Ross heaved a sigh. Without further talk, they moved on, hobbling across the open, then into the trees. There they rested. They heard a door slam open. Men came out into the street and started up the path away from them. They had been drinking and were angry. The town of Soledad would be an unpleasant place on this night.
When Haney had the mare saddled, he helped Rolly up. “Start down the trail,” he said. “If you hear anybody comin’, get out of sight. When I come, I’ll be ridin’ that Appaloosa of mine. You’ve seen it?”
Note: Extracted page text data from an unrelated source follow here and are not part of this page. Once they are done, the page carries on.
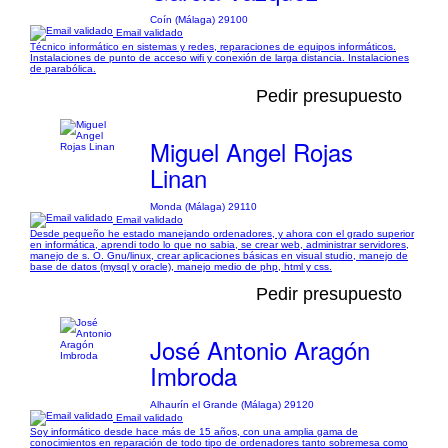
Coín (Málaga) 29100
Email validado
Técnico informático en sistemas y redes, reparaciones de equipos informáticos.
Instalaciones de punto de acceso wifi y conexión de larga distancia. Instalaciones
de parabólica.
Pedir presupuesto
Miguel Angel Rojas
Linan
Monda (Málaga) 29110
Email validado
Desde pequeño he estado manejando ordenadores, y ahora con el grado superior
en informática, aprendi todo lo que no sabia, se crear web, administrar servidores,
manejo de s. O. Gnu/linux, crear aplicaciones básicas en visual studio, manejo de
base de datos (mysql y oracle), manejo medio de php, html y css.
Pedir presupuesto
José Antonio Aragón
Imbroda
Alhaurín el Grande (Málaga) 29120
Email validado
Soy informático desde hace más de 15 años, con una amplia gama de
conocimientos en reparación de todo tipo de ordenadores tanto sobremesa como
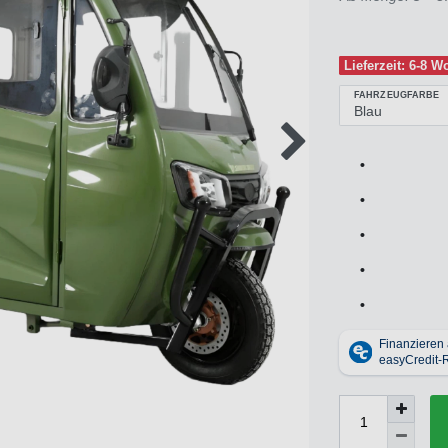
Lieferzeit: 6-8 
FAHRZEUGFARBE
•
•
•
•
•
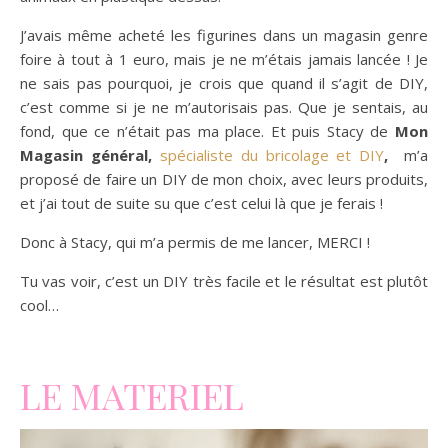
J’avais même acheté les figurines dans un magasin genre
foire à tout à 1 euro, mais je ne m’étais jamais lancée ! Je
ne sais pas pourquoi, je crois que quand il s’agit de DIY,
c’est comme si je ne m’autorisais pas. Que je sentais, au
fond, que ce n’était pas ma place. Et puis Stacy de
Mon
Magasin général,
spécialiste du bricolage et DIY
,
m’a
proposé de faire un DIY de mon choix, avec leurs produits,
et j’ai tout de suite su que c’est celui là que je ferais !
Donc à Stacy, qui m’a permis de me lancer, MERCI !
Tu vas voir, c’est un DIY très facile et le résultat est plutôt
cool…
LE MATERIEL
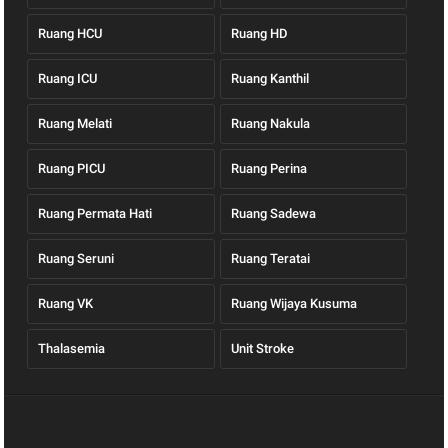
Ruang HCU
Ruang HD
Ruang ICU
Ruang Kanthil
Ruang Melati
Ruang Nakula
Ruang PICU
Ruang Perina
Ruang Permata Hati
Ruang Sadewa
Ruang Seruni
Ruang Teratai
Ruang VK
Ruang Wijaya Kusuma
Thalasemia
Unit Stroke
“Sure. I’ll know it. I keep goin’ until you catch up, right?”
“Right. Keep out of sight of anybody else, and I mean anybody. That goes for your RR hands as well. Hear me?”
“Yeah, an’ I guess you’re right at that. They sure haven’t been much help. But I’ll not forget what you’ve done, a stranger, too.”
“You ride. Forget about me. I’ve got to get back into Soledad an’ get my horse out without excitin’ comment. Once I get you where I’m takin’ you, nobody will find you.”
He watched the mare start up the road at a fast walk, and then he turned back toward the town.